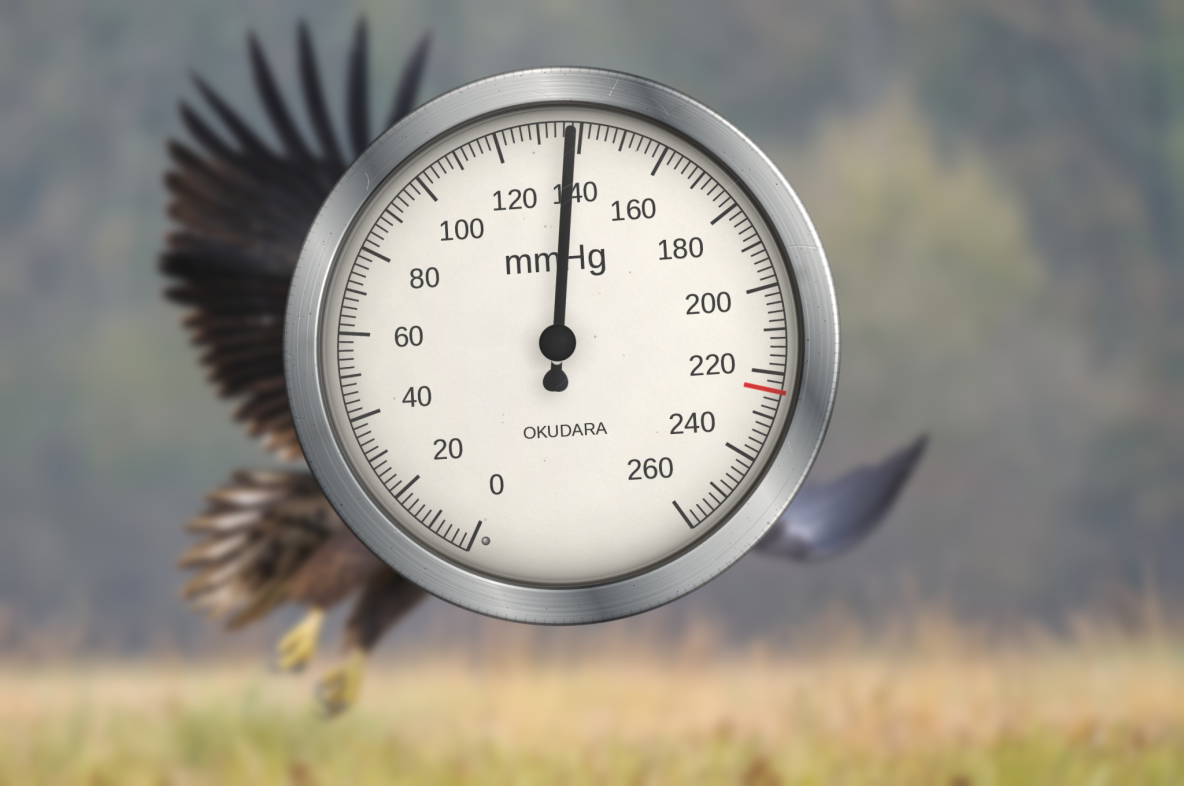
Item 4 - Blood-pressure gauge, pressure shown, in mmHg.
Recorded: 138 mmHg
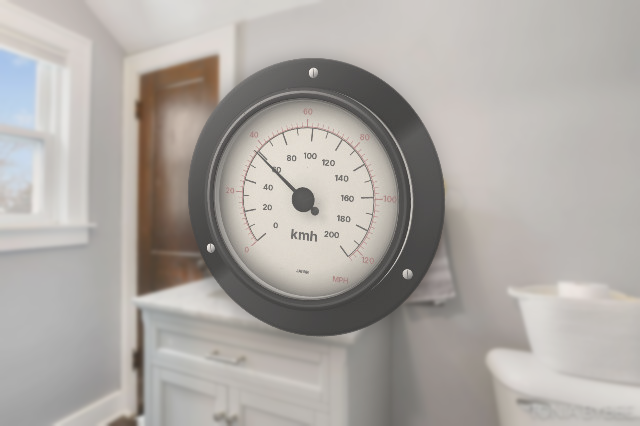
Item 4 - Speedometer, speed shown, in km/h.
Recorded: 60 km/h
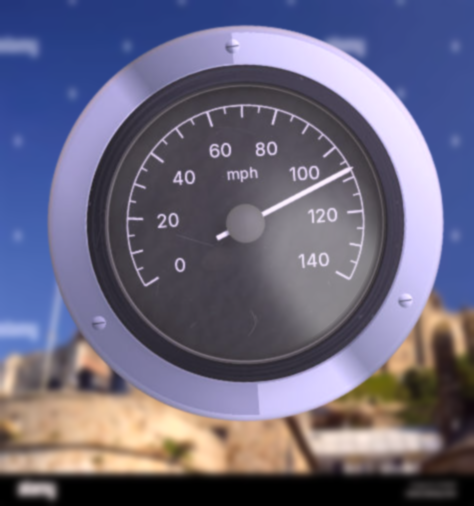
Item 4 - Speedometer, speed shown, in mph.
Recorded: 107.5 mph
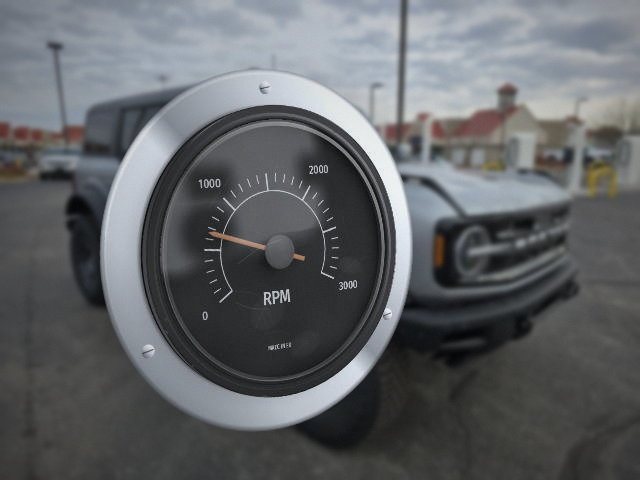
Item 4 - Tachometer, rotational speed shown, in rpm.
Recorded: 650 rpm
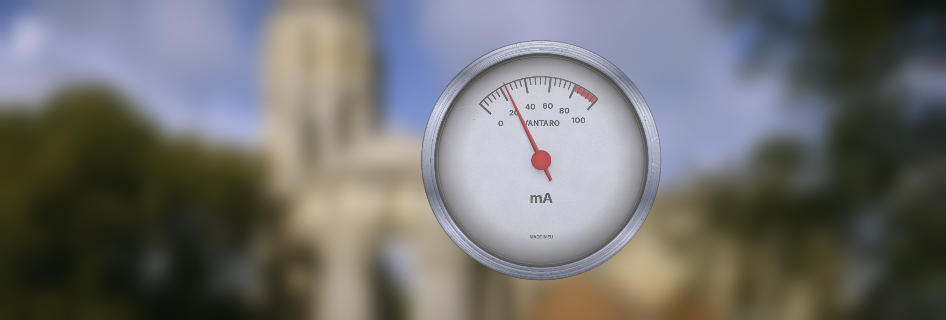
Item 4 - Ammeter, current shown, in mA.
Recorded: 24 mA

• • • • • • •

### TASK INSTRUCTIONS
Could you copy all of the records above word for word, leaving out the pictures?

### OUTPUT
Item 4 - Blood-pressure gauge, pressure shown, in mmHg.
Recorded: 138 mmHg
Item 4 - Speedometer, speed shown, in km/h.
Recorded: 60 km/h
Item 4 - Speedometer, speed shown, in mph.
Recorded: 107.5 mph
Item 4 - Tachometer, rotational speed shown, in rpm.
Recorded: 650 rpm
Item 4 - Ammeter, current shown, in mA.
Recorded: 24 mA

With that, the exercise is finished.